Scientific classification
- Kingdom: Animalia
- Phylum: Chordata
- Class: Mammalia
- Order: Chiroptera
- Family: Vespertilionidae
- Genus: Myotis
- Species: M. pequinius
- Binomial name: Myotis pequinius Thomas, 1908

= Beijing mouse-eared bat =

- Genus: Myotis
- Species: pequinius
- Authority: Thomas, 1908
- Conservation status: LC

Species of bat

The Beijing mouse-eared bat or Peking myotis (Myotis pequinius) is a species of vesper bat.
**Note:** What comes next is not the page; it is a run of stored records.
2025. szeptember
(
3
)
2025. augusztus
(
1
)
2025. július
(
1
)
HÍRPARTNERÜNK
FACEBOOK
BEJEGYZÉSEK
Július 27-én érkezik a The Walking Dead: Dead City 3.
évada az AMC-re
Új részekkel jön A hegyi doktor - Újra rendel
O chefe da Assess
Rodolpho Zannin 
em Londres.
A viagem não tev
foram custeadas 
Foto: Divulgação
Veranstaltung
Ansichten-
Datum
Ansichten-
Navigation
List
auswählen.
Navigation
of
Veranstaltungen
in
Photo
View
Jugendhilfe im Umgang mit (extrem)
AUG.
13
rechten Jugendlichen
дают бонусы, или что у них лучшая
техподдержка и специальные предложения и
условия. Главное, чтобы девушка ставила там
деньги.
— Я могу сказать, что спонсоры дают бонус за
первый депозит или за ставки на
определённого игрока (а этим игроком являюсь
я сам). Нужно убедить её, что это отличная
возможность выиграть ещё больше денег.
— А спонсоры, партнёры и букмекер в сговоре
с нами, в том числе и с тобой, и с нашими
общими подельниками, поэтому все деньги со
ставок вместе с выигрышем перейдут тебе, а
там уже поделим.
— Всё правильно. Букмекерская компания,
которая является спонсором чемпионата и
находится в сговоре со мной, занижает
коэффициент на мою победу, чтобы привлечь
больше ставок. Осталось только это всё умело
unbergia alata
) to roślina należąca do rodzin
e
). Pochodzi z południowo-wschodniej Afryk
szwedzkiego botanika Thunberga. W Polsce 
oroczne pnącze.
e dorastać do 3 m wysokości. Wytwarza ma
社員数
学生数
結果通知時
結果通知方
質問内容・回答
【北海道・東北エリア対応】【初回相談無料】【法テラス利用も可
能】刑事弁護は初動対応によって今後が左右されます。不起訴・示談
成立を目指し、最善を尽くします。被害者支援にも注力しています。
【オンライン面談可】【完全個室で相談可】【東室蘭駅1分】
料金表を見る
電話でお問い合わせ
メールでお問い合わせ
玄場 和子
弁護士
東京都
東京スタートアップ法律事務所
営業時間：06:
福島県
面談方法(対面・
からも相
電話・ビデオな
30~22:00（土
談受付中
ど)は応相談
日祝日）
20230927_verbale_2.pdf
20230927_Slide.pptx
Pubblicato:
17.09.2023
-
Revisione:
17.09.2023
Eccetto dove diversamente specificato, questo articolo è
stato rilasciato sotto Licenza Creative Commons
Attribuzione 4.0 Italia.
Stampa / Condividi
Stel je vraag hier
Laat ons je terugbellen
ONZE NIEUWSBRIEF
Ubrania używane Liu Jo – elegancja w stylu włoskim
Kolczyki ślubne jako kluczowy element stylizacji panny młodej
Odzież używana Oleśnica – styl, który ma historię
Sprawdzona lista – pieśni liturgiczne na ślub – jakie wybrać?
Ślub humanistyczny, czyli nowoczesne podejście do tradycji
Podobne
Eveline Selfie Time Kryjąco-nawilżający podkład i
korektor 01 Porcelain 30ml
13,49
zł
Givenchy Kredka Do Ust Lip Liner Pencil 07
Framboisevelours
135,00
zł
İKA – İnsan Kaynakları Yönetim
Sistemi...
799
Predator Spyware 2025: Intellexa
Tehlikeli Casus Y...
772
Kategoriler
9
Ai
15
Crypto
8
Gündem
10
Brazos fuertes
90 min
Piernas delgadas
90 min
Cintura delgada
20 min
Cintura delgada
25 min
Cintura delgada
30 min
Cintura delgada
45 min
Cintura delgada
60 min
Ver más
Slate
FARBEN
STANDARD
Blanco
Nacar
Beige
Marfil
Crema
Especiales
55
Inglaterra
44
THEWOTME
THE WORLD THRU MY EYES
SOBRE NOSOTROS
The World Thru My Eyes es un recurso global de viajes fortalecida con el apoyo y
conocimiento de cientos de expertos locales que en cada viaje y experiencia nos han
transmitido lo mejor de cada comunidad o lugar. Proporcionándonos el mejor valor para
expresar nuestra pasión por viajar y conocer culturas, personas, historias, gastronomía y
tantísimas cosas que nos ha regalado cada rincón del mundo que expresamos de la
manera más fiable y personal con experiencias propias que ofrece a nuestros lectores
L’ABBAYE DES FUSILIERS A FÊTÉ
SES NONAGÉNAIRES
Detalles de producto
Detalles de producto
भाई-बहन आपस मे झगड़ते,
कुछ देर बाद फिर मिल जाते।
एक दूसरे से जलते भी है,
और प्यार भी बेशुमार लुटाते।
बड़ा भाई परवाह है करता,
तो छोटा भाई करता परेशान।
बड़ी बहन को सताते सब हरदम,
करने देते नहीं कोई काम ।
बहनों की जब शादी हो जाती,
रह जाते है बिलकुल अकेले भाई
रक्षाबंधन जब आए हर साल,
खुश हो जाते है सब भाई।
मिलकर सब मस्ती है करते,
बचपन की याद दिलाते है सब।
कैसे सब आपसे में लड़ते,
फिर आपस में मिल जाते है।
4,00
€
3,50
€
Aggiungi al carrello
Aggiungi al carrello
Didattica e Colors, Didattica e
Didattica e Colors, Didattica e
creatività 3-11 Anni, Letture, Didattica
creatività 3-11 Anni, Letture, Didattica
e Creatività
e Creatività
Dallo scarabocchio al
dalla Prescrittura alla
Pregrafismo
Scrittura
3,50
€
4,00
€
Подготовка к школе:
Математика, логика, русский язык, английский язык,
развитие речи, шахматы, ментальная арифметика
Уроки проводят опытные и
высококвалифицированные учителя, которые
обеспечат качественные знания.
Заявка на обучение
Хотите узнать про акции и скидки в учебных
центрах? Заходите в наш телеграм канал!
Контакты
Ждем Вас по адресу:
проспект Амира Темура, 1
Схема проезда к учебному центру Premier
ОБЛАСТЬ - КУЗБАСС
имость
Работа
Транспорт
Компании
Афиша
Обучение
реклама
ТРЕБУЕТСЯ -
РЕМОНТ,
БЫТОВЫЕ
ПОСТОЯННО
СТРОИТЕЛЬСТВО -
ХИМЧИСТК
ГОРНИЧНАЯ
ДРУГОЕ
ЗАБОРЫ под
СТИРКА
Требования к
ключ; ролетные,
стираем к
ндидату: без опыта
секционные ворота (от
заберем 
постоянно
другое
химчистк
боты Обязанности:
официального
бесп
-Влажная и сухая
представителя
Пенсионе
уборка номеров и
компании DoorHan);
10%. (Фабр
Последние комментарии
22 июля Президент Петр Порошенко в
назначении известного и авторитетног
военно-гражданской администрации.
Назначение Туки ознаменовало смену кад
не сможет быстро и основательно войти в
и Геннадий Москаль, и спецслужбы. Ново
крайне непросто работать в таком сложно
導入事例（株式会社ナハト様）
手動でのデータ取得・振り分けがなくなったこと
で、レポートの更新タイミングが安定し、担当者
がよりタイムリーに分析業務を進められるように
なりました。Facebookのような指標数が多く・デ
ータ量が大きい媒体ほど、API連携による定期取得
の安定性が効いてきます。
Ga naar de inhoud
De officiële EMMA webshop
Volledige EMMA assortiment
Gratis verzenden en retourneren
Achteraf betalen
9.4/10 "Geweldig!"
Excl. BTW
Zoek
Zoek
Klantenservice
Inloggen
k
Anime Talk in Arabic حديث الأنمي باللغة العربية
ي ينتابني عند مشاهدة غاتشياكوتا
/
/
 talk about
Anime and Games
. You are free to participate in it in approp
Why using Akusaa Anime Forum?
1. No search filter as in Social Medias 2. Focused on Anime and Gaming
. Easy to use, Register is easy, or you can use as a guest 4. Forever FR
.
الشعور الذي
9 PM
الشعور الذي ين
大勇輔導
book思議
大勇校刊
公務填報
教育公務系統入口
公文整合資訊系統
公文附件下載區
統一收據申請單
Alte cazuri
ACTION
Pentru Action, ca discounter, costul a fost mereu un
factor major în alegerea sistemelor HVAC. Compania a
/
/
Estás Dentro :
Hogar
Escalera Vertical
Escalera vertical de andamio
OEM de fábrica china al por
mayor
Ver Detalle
It is found only in China.

==Taxonomy==
It was described as a new species in 1908 by British zoologist Oldfield Thomas.
The holotype had been collected by Malcolm Playfair Anderson in 1907.
Anderson encountered the species in a cave 30 mi west of Beijing.

==Description==
It is a relatively large mouse-eared bat with a forearm length of 48-50 mm.
Its fur is short and velvety, with the fur on its back a gray, reddish-brown.
In contrast, its belly fur is off-white.

==Biology and ecology==
It is insectivorous, consuming mostly beetles.
During the day, individuals roost in caves, though they may also roost in human structures.

==Range and habitat==
The Beijing mouse-eared bat is endemic to China, where it is found in the provinces of Anhui, Beijing, Henan, Jiangsu, Shanxi, and Sichuan.

==Conservation==
As of 2019, it is evaluated as a least-concern species by the IUCN.
It meets the criteria for this classification because its extent of occurrence exceeds 20000 km2; its population is presumably large; and it is unlikely to be experiencing rapid population decline.